-- Opening Marker --

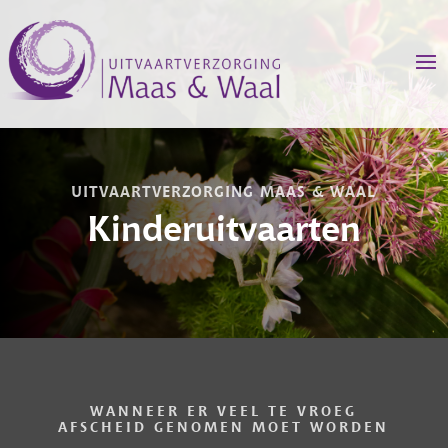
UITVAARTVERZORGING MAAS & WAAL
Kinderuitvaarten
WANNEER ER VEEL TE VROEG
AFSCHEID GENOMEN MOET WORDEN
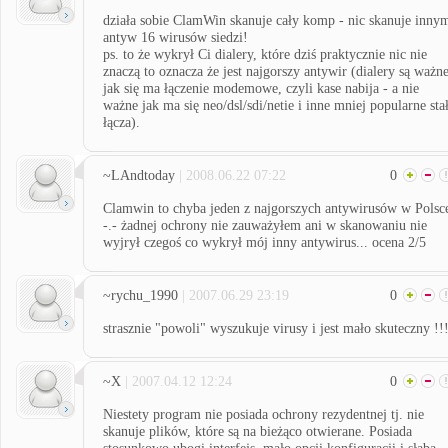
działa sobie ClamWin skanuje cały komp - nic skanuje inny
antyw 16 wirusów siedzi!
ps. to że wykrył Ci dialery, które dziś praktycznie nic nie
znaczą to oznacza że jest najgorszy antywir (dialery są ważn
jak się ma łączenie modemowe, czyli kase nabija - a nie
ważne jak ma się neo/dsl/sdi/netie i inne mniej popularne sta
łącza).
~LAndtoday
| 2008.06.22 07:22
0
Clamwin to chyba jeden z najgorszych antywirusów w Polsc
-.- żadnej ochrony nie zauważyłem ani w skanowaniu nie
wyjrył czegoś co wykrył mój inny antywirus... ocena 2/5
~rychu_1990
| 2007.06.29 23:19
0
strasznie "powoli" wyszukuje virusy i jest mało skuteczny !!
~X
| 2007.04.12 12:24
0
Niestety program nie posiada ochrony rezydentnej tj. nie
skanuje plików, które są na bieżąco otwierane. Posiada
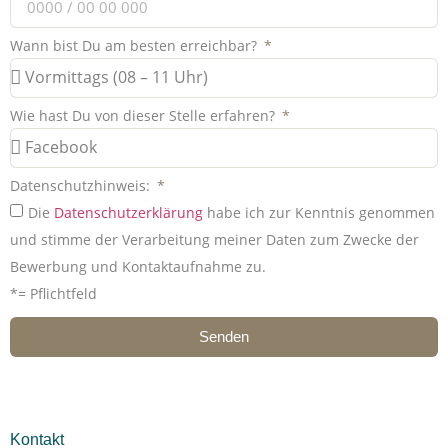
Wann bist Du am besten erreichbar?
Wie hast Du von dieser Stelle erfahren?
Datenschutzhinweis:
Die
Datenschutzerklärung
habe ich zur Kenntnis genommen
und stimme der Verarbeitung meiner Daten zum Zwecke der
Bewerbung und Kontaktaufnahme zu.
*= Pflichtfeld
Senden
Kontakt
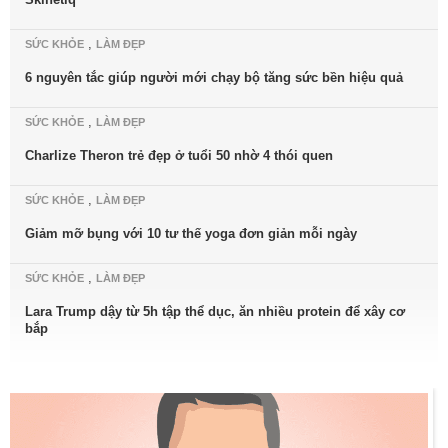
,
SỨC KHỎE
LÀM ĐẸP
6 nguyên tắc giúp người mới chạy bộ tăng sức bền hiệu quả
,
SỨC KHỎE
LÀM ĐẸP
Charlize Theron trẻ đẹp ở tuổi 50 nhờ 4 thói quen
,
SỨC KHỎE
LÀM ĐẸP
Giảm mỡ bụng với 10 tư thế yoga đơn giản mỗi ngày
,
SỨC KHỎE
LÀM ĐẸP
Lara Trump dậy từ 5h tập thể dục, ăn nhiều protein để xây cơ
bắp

-- Closing Marker --

Your copy should match the listing exactly, apart from the pictures it leaves out.

Response for this exercise -
UITVAARTVERZORGING MAAS & WAAL
Kinderuitvaarten
WANNEER ER VEEL TE VROEG
AFSCHEID GENOMEN MOET WORDEN
działa sobie ClamWin skanuje cały komp - nic skanuje inny
antyw 16 wirusów siedzi!
ps. to że wykrył Ci dialery, które dziś praktycznie nic nie
znaczą to oznacza że jest najgorszy antywir (dialery są ważn
jak się ma łączenie modemowe, czyli kase nabija - a nie
ważne jak ma się neo/dsl/sdi/netie i inne mniej popularne sta
łącza).
~LAndtoday
| 2008.06.22 07:22
0
Clamwin to chyba jeden z najgorszych antywirusów w Polsc
-.- żadnej ochrony nie zauważyłem ani w skanowaniu nie
wyjrył czegoś co wykrył mój inny antywirus... ocena 2/5
~rychu_1990
| 2007.06.29 23:19
0
strasznie "powoli" wyszukuje virusy i jest mało skuteczny !!
~X
| 2007.04.12 12:24
0
Niestety program nie posiada ochrony rezydentnej tj. nie
skanuje plików, które są na bieżąco otwierane. Posiada
Wann bist Du am besten erreichbar?
Wie hast Du von dieser Stelle erfahren?
Datenschutzhinweis:
Die
Datenschutzerklärung
habe ich zur Kenntnis genommen
und stimme der Verarbeitung meiner Daten zum Zwecke der
Bewerbung und Kontaktaufnahme zu.
*= Pflichtfeld
Senden
Kontakt
,
SỨC KHỎE
LÀM ĐẸP
6 nguyên tắc giúp người mới chạy bộ tăng sức bền hiệu quả
,
SỨC KHỎE
LÀM ĐẸP
Charlize Theron trẻ đẹp ở tuổi 50 nhờ 4 thói quen
,
SỨC KHỎE
LÀM ĐẸP
Giảm mỡ bụng với 10 tư thế yoga đơn giản mỗi ngày
,
SỨC KHỎE
LÀM ĐẸP
Lara Trump dậy từ 5h tập thể dục, ăn nhiều protein để xây cơ
bắp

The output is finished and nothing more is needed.